#### How to complete this task:
Output the lines of the records below exactly, beginning at their first line and ending at the line with "ring dip: (613, 914)"; include no pictures.
(Given records)
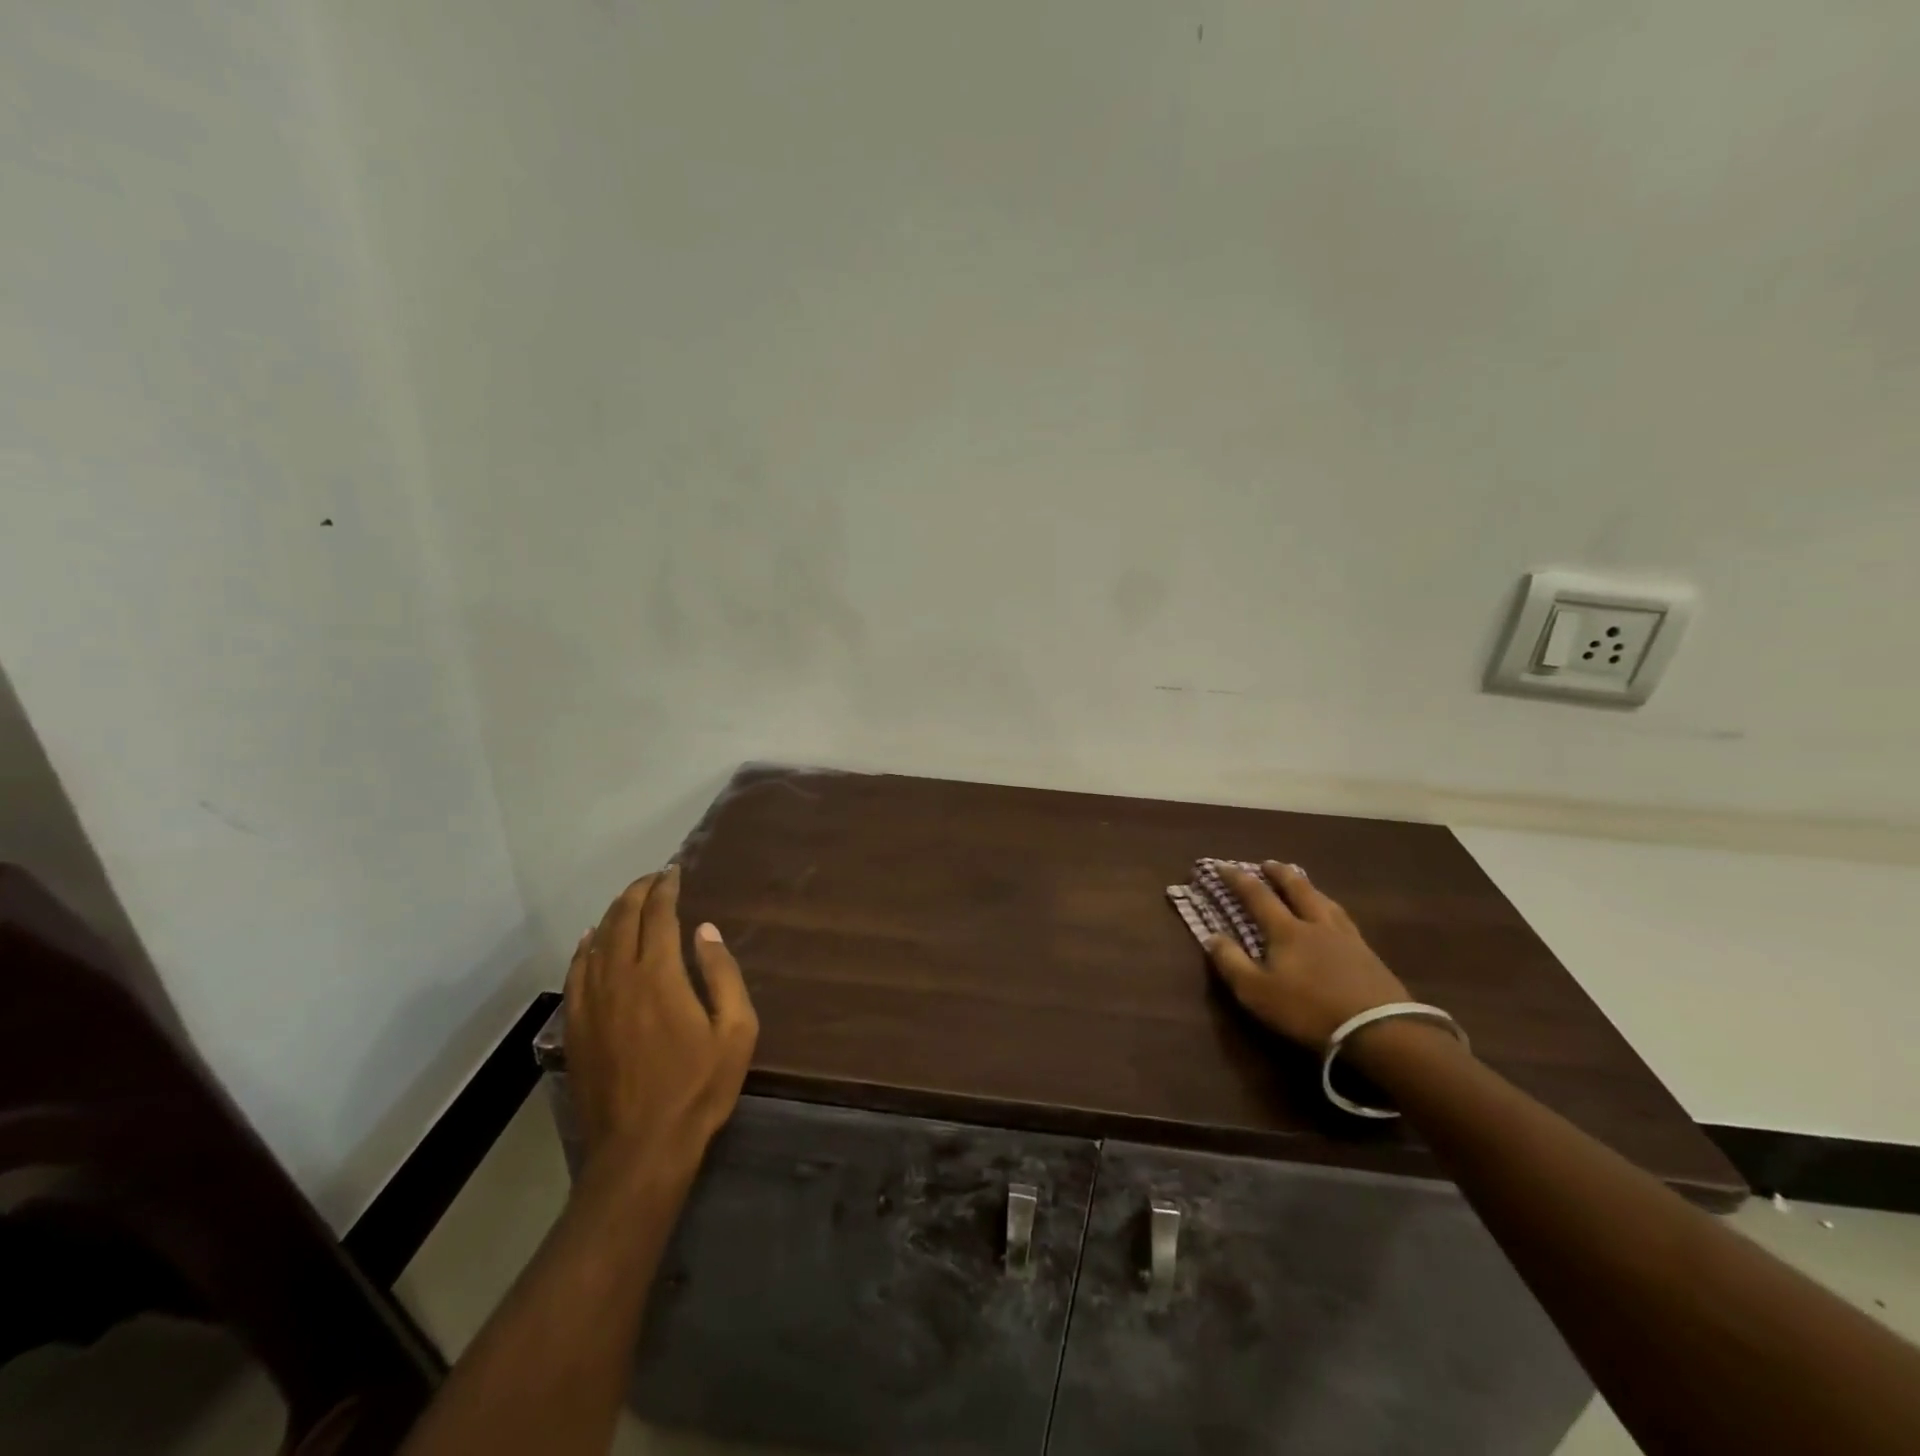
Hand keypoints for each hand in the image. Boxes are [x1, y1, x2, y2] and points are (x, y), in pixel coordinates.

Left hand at [564, 865, 758, 1179]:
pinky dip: (584, 948)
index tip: (674, 872)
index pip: (659, 916)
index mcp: (660, 976)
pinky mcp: (576, 1027)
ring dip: (613, 914)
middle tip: (654, 878)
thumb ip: (723, 974)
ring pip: (597, 943)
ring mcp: (592, 1003)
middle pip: (623, 921)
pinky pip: (576, 973)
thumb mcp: (736, 1031)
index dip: (665, 889)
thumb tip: (706, 930)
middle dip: (638, 893)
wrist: (640, 1149)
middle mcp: (620, 979)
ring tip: (628, 899)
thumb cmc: (698, 1089)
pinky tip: (590, 939)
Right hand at [1204, 861, 1408, 1051]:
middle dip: (1279, 873)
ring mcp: (1346, 937)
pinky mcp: (1369, 955)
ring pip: (1324, 901)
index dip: (1237, 879)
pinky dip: (1332, 909)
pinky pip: (1345, 919)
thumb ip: (1231, 962)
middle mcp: (1315, 924)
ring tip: (1302, 882)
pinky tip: (1335, 916)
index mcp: (1286, 930)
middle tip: (1268, 863)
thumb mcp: (1257, 992)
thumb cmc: (1308, 1010)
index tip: (1221, 865)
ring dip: (1308, 887)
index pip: (1257, 896)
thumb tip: (1211, 936)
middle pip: (1297, 889)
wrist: (1379, 1030)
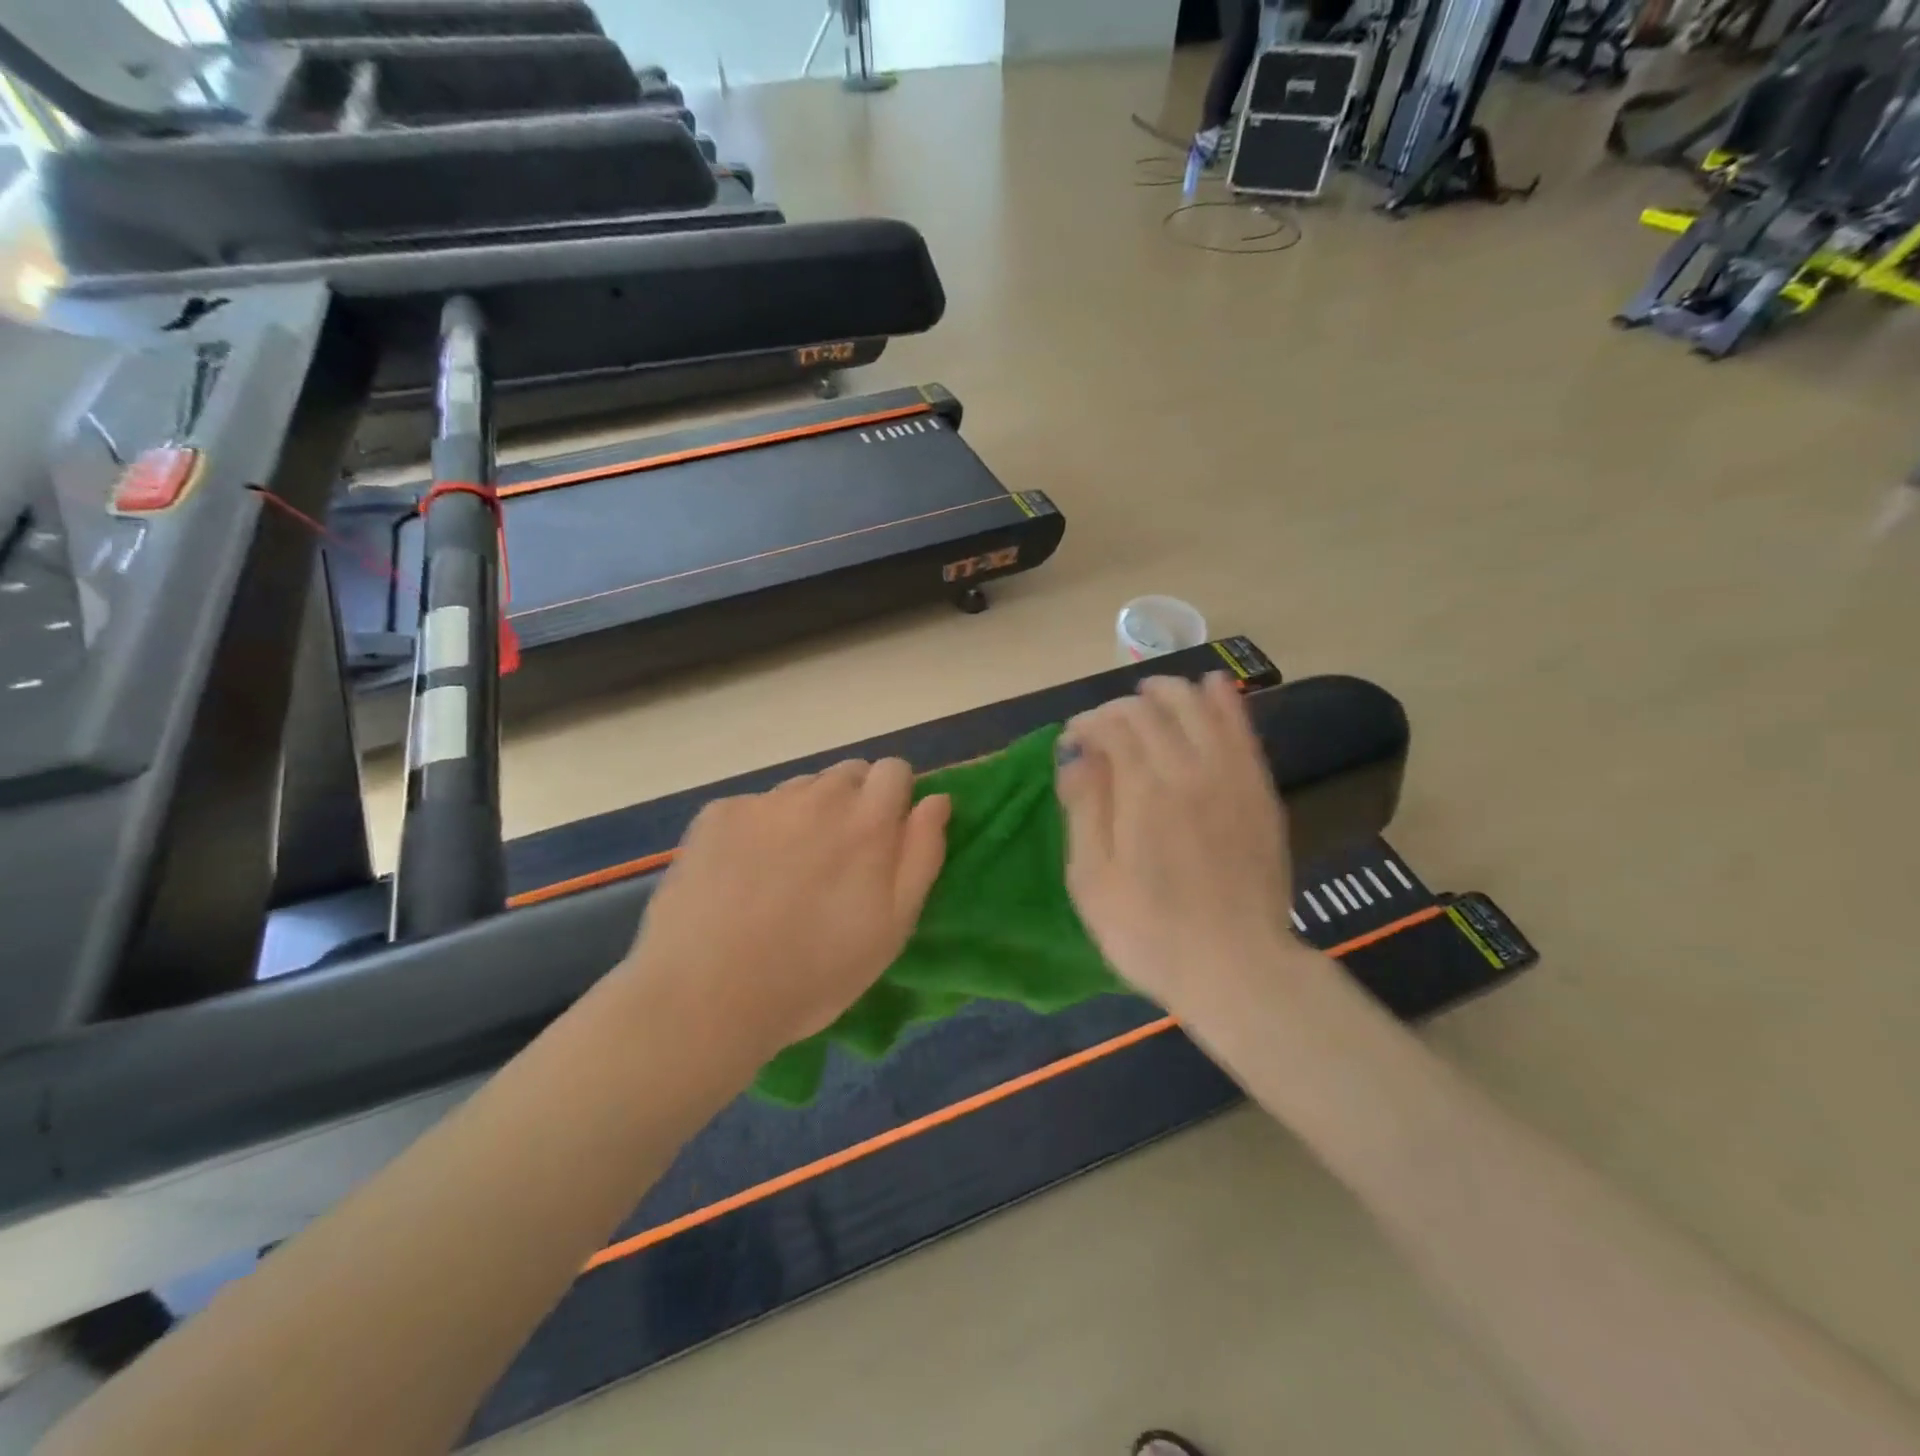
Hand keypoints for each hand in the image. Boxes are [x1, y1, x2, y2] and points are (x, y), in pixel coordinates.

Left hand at [626, 760, 950, 1061]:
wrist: (705, 996)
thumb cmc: (814, 973)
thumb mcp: (892, 928)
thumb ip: (922, 854)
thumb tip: (936, 799)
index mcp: (867, 821)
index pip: (895, 770)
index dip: (895, 798)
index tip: (885, 837)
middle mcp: (818, 796)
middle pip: (848, 774)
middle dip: (853, 804)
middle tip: (837, 860)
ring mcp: (763, 802)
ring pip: (802, 789)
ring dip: (807, 814)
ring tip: (787, 871)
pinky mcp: (718, 814)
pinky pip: (754, 806)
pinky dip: (759, 829)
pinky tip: (742, 874)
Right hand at [1057, 673, 1301, 1016]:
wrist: (1236, 968)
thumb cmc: (1149, 932)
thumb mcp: (1093, 879)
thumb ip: (1084, 809)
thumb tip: (1075, 754)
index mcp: (1144, 790)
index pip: (1114, 726)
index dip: (1088, 723)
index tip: (1073, 739)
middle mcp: (1190, 769)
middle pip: (1154, 710)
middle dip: (1122, 706)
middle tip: (1105, 724)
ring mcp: (1232, 777)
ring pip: (1201, 708)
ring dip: (1172, 691)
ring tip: (1151, 692)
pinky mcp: (1260, 793)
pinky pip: (1243, 731)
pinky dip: (1226, 702)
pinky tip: (1213, 686)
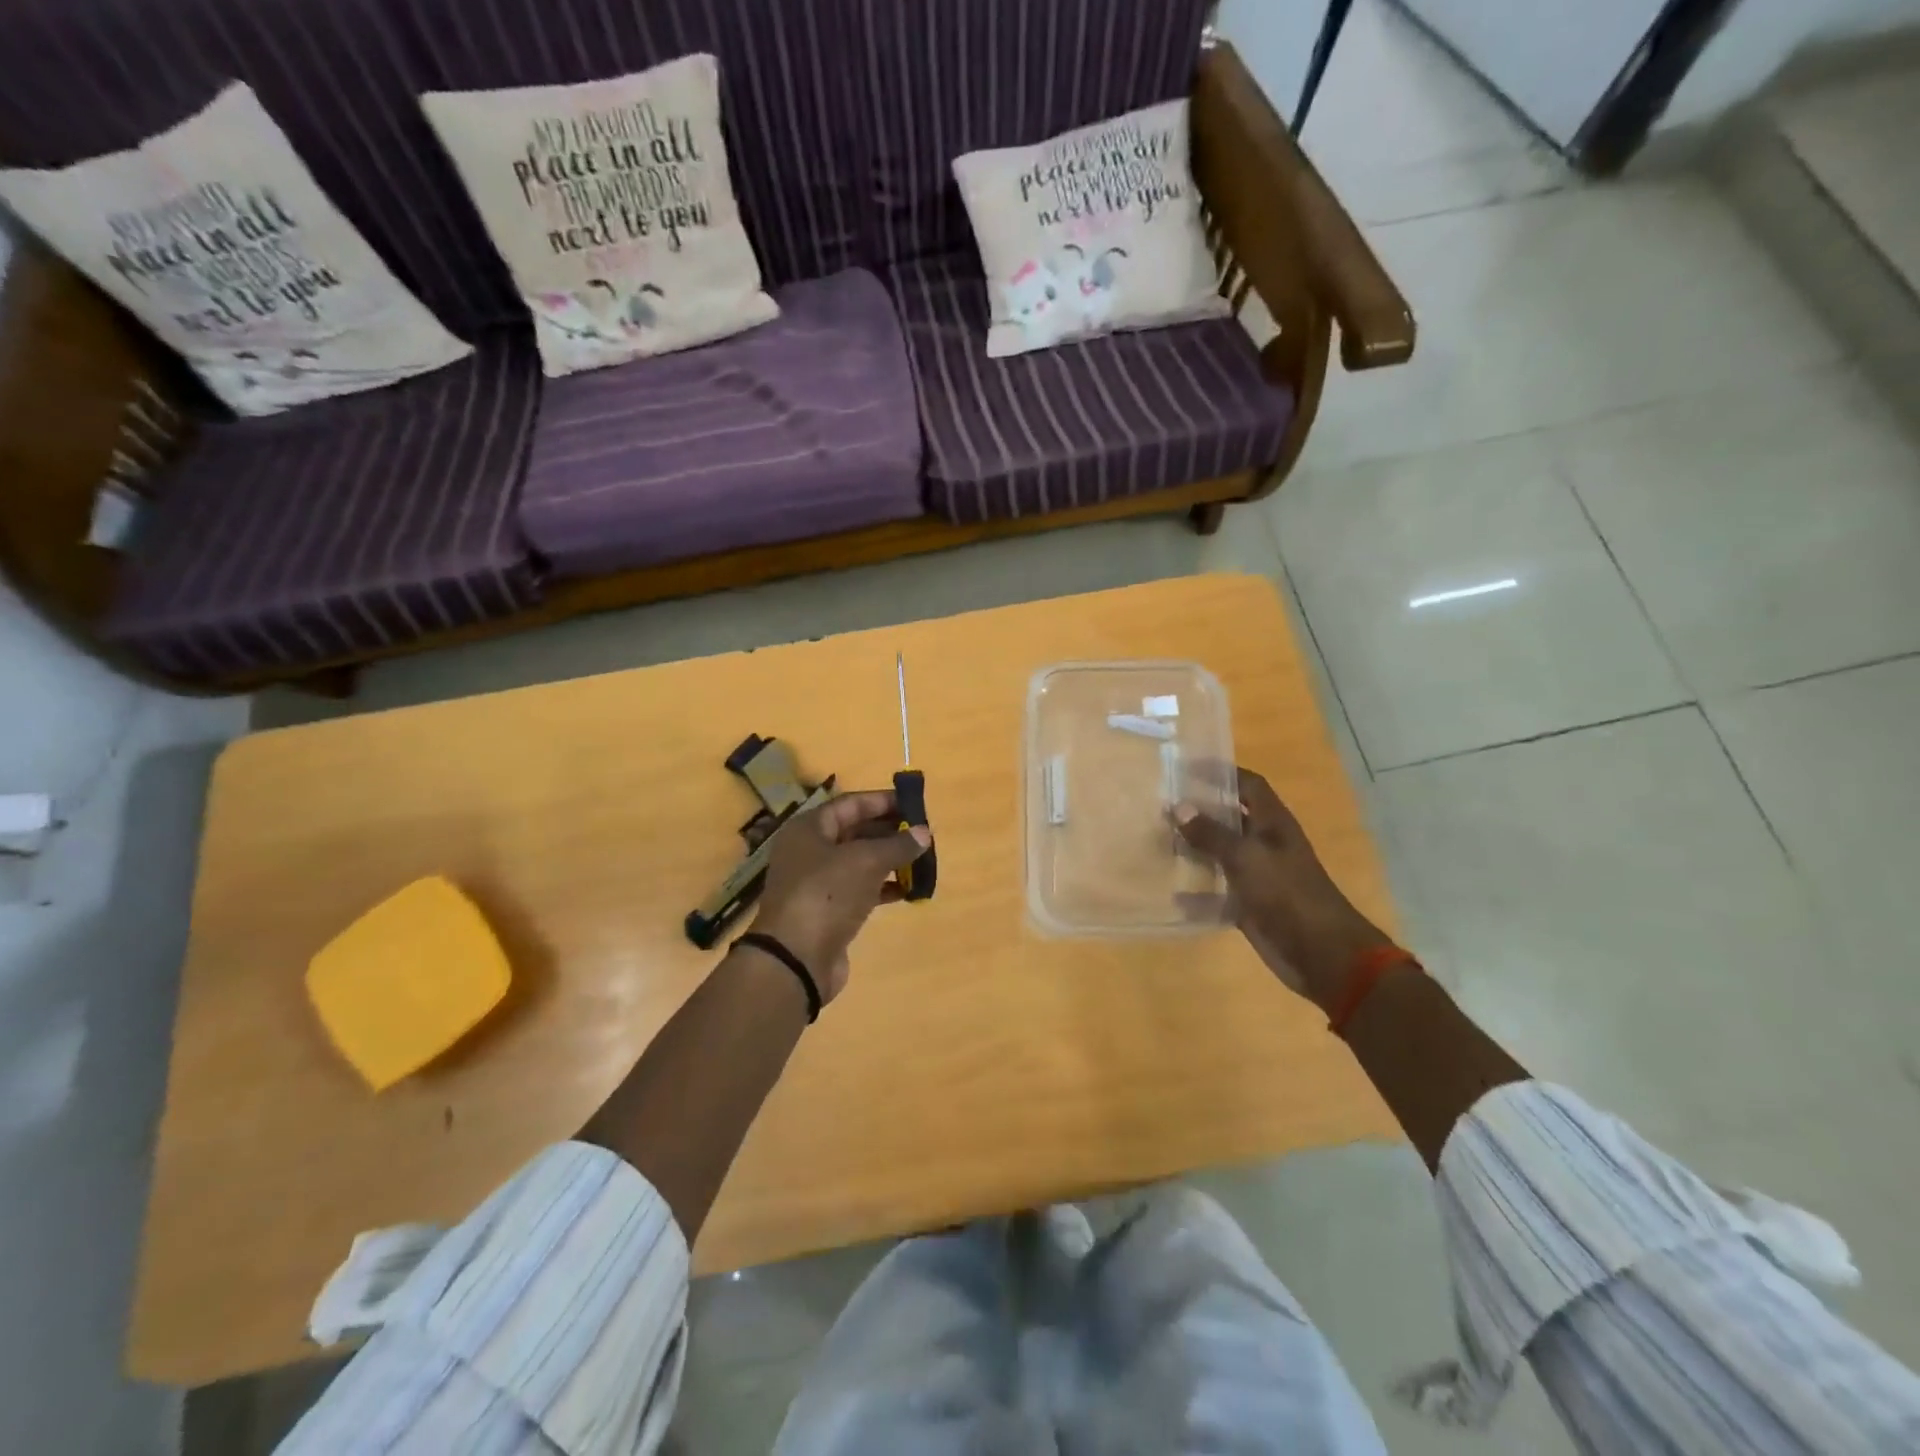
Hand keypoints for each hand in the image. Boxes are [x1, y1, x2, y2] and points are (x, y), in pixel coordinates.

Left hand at [748, 789, 931, 1004]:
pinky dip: (883, 888)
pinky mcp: (827, 911)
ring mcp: (817, 883)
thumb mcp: (866, 861)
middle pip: (854, 831)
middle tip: (922, 834)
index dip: (882, 801)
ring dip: (889, 860)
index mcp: (809, 828)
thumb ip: (897, 845)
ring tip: (921, 860)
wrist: (796, 959)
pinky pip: (860, 889)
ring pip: (859, 862)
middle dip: (889, 831)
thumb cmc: (827, 894)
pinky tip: (908, 891)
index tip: (914, 803)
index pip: (850, 804)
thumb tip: (924, 833)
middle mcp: (809, 851)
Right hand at [1175, 767, 1393, 1010]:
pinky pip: (1217, 890)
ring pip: (1221, 853)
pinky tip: (1171, 890)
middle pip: (1231, 818)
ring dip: (1195, 848)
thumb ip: (1211, 833)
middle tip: (1162, 803)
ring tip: (1158, 839)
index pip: (1248, 785)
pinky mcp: (1249, 904)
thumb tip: (1177, 806)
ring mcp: (1258, 875)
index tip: (1187, 767)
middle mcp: (1265, 844)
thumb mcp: (1246, 857)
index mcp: (1273, 824)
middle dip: (1201, 810)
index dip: (1222, 772)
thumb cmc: (1287, 894)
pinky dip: (1197, 890)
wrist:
(End Given records)
#### Result for this exercise:
Hand keypoints for each hand in the image. Boxes are [x1, y1, x2, y2] and points are (x, y), in pixel coordinates.

Left hand at [564, 865, 758, 1179]:
pinky dip: (584, 948)
index tip: (674, 872)
index pip: (659, 916)
index mcp: (660, 976)
pinky mcp: (576, 1027)
ring dip: (613, 914)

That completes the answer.